Duke took on the mantle of caregiver for his wife, Shearlean, with no practical experience, no history of what it is like to take care of a loved one with an acute health condition, or little knowledge of what was involved or to be expected from the U.S. healthcare system, nor from him as her advocate and caregiver. Nevertheless, Duke immediately committed to her treatment and care. His goal appeared simple:
She would remain at home throughout the course of her illness and would die at home in her own bed with me beside her when it was time.
But life in the cancer ward was never about simple. While Shearlean confronted a regimen of powerful medications, facing the effects of radiation and chemotherapy, and piecing together a quality of life, Duke had his own challenges. Over an 18-month period, Duke chronicles his caregiver’s routine: managing medications, diet, medical bills, schedules, and fights with a never-ending bureaucracy that undermined his every effort to facilitate care. The physical, psychological and financial burdens that he shares with his readers are beyond comprehension.
Help and encouragement from friends and hired help weren’t all the support the couple needed. Shearlean suffered the effects of aphasia, affecting the brain’s language center, seriously affecting her academic livelihood as a journalist and teacher. She believed that working with a speech therapist could help repair the damage of cancer and surgery, including a serious loss of skills in reading, writing, speaking, typing and listening.

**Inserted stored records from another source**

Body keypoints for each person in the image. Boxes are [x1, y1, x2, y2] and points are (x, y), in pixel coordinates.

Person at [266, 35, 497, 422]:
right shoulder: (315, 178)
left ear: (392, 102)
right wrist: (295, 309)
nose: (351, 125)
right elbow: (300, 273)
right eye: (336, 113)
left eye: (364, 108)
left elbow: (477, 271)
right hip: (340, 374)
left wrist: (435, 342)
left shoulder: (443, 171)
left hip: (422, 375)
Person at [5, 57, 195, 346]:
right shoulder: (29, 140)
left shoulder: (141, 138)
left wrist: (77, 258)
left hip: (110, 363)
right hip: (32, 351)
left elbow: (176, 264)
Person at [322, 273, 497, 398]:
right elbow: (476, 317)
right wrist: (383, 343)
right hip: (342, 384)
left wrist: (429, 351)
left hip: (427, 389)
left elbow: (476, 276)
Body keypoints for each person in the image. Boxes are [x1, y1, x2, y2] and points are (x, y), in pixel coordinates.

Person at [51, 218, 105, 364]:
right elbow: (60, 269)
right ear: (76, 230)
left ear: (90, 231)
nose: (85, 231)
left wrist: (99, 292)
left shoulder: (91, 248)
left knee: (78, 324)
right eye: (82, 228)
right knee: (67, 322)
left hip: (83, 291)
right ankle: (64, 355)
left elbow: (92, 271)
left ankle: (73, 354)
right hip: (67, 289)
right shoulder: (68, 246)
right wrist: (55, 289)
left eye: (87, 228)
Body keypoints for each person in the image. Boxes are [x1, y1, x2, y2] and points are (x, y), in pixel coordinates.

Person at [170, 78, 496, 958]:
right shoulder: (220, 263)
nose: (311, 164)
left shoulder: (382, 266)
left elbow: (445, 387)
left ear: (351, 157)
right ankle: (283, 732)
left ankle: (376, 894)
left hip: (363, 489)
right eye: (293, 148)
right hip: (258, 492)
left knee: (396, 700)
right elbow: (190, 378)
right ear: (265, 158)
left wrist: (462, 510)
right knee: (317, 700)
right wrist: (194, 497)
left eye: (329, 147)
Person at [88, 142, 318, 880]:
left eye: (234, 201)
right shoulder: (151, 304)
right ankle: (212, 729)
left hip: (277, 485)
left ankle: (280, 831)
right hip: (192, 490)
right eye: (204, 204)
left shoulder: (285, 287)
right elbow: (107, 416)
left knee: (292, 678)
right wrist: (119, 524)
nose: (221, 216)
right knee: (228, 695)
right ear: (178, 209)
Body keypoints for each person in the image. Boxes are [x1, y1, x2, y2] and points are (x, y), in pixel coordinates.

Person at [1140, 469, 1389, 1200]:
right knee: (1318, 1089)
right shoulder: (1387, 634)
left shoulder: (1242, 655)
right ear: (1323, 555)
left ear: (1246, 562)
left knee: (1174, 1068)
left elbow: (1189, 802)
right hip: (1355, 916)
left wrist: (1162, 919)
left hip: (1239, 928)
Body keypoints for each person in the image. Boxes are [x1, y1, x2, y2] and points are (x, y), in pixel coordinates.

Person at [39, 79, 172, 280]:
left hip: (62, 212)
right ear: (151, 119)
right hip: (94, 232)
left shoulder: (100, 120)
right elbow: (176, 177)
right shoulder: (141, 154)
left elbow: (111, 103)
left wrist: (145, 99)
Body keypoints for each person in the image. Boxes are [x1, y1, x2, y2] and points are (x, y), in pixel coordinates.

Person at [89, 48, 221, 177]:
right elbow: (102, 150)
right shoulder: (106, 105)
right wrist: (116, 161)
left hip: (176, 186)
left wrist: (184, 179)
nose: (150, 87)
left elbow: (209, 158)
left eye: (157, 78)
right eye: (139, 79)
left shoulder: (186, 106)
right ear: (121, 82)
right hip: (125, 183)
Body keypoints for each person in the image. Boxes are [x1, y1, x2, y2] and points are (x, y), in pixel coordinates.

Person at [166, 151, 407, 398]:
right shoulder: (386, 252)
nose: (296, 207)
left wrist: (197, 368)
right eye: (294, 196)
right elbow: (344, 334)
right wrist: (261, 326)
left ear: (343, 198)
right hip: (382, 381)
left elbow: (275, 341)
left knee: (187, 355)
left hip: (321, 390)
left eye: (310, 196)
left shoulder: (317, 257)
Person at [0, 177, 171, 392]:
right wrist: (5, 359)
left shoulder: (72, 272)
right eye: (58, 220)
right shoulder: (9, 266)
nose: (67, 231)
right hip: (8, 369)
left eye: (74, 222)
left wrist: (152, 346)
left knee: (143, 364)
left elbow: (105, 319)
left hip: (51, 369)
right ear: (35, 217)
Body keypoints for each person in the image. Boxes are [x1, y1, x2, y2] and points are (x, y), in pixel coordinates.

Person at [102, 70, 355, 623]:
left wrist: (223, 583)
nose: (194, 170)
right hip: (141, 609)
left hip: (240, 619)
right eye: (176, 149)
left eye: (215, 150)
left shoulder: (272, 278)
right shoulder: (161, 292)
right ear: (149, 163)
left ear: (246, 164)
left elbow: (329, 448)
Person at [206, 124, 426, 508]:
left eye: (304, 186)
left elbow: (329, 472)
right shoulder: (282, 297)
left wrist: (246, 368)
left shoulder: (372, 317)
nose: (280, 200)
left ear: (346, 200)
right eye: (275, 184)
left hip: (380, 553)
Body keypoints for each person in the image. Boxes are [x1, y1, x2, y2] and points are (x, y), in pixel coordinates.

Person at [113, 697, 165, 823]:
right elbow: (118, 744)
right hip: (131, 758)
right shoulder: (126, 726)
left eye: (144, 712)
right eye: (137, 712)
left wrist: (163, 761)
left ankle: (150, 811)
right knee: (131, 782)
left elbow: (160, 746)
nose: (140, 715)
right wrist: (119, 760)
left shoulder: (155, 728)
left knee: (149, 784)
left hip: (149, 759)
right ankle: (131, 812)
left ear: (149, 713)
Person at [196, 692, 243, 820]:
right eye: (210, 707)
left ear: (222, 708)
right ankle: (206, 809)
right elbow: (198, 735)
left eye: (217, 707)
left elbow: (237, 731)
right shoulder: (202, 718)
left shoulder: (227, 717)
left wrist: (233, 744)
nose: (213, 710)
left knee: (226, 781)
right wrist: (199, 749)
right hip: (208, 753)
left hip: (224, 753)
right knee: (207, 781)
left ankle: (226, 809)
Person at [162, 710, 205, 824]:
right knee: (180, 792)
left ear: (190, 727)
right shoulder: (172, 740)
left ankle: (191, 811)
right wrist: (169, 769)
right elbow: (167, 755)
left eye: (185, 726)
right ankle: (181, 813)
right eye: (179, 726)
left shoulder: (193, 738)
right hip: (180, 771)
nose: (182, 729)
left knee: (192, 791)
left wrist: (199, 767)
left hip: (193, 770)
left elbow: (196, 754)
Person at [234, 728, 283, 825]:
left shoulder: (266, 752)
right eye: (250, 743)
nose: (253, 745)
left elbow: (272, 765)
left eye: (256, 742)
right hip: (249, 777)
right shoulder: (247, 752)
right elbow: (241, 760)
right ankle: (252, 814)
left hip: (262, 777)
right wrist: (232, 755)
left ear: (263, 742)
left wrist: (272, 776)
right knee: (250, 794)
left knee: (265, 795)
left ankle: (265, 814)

There was nothing that the speech therapist could do for her. Her recommendation was only that Shearlean stay out of groups, where language would be more difficult to manage, even for a highly educated person. Over the course of her disease, Shearlean’s language abilities remained, allowing her to continue teaching, although speaking intelligibly was highly dependent on her overall emotional condition and physical strength.
The author summarizes their life together with terminal cancer. He deemed it…
A death sentence—[which] should have obliterated any semblance of normal life. There were days when this was true, like when Shearlean had great pain, but mostly it wasn’t. A balm to our souls was how ordinary life remained… although things were hard, confusing and frustrating; we were also okay in many respects.
The health care system was another, even more horrendous story, characterized by “bad medicine and underwhelming care” was what Duke said he experienced. Physicians could be inaccessible, indifferent and/or negligent; prescription snafus commonplace occurrences; medication lists impossible to decipher. And, he found insurance companies to be arrogant corporate entities, with a single goal: the bottom line of profit, regardless of patient need. Assertive caregivers felt that they were not welcome, even actively rebuffed, from participating in their loved one’s care or for advocating for their patients’ rights, Duke posits.
When pursuing essential help, Duke stated that he was often dismissed by doctors and nurses alike: “We have other patients.” How unbelievably heartless and inhumane.
Duke is adamant about how medical personnel should interact with cancer patients:
“Reception and administration should be limited, efficient, personal, knowledgeable and considerate. They should never preempt the patient’s tranquility, equilibrium, peace of mind or personhood.”
The author could have written a simpler book, just the story of the final months of his 40-year love affair with Shearlean, his intelligent, accomplished wife. Instead, he took on far more: the intimacy of caregiving and the battle to understand and document why the system was failing him and his loved one.
Waking Up Dying is a blockbuster; a hit between the eyes. Duke challenges the reader to take those tortuous steps he has—feel his sorrow, elation and pain, walk his walk through the everyday rituals of care, and talk the talk of his analysis of much-needed system reform.
As a doctor of sociology, a professional caregiver consultant, educator and researcher of caregivers and their patients, I know of no other book on caregiving that details the precise obstacles that caregivers may encounter and must contend with because of a disorganized, broken system. This book is a must-read for caregivers. Be prepared for a mind-blowing, ultimately, illuminating and educational experience.